> _Excerpt to read_:
Implementation of the Meta-Iterative Map-Reduce algorithm to perform distributed & scalable training of a machine learning model on a GPU+CPU cluster using CUDA-aware-MPI.
Download the Project Report here .
Let's explain this using a bottom-up approach:
-
Map-Reduce is a programming model to parallelize computations of large tasks by parallelly solving sub-tasks. The sub-tasks are mapped to multiple 'workers' that concurrently solve their parts and the outputs of the sub-tasks are reduced back to form a solution to the primary task.
-
For tasks that benefit from iterations of computation, such as Machine Learning model training, the Map-Reduce operations are performed iteratively until a required solution is obtained. This programming model is therefore termed Iterative Map Reduce.

> _Records drawn from a data source_:

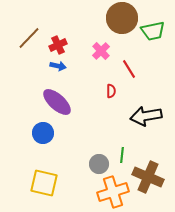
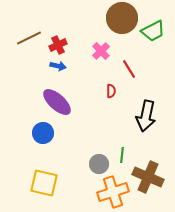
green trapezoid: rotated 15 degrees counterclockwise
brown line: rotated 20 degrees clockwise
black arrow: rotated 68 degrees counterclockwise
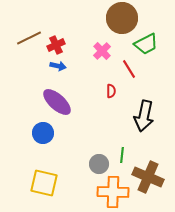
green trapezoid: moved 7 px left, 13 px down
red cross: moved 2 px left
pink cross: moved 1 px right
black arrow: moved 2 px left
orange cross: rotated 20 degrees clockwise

> _Tasks to perform_:
A. Repeat a passage of the Map-Reduce text word for word, starting at "Let's explain this" and ending at "the primary task.".
B. Write what comes next in the Map-Reduce text, picking up right after its final sentence.
The items aren't needed here.

> _Responses for each task_:
A.
Let's explain this using a bottom-up approach:
-
Map-Reduce is a programming model to parallelize computations of large tasks by parallelly solving sub-tasks. The sub-tasks are mapped to multiple 'workers' that concurrently solve their parts and the outputs of the sub-tasks are reduced back to form a solution to the primary task.

B.
-
Now imagine, instead of diving the task into 1 level of sub-tasks, we continue to divide the sub-tasks further, into their own sub-(sub)-tasks that themselves follow a Map-reduce paradigm. This would mean that each 'worker' that was originally computing a sub-task, is now itself delegating work to a secondary level of workers. Done iteratively, we termed this composite of Map-reduce operations as Meta Iterative MapReduce.
-
Effective speed-up of
No. of Parallel MPI Processes ∗ No. of CUDA Kernel Threads
-
Using the Meta model, we can effectively leverage CUDA-aware-MPI. Thus,
-
All operations that are required to carry out a message transfer i.e. a send operation can be pipelined.
-
Acceleration technologies like GPUDirect can be utilized by the MPI library transparently to the user.
-
-
Iterative MapReduce has significant applications for massively parallel, complex computations that are iteratively performed, such as modern Deep Learning applications, wherein both strict data store and floating-point operations requirements exist.
-
CUDA Toolkit (ver >= 7.0)
-
Microsoft MPI or OpenMPI (tested on Microsoft MPI ver 8.0)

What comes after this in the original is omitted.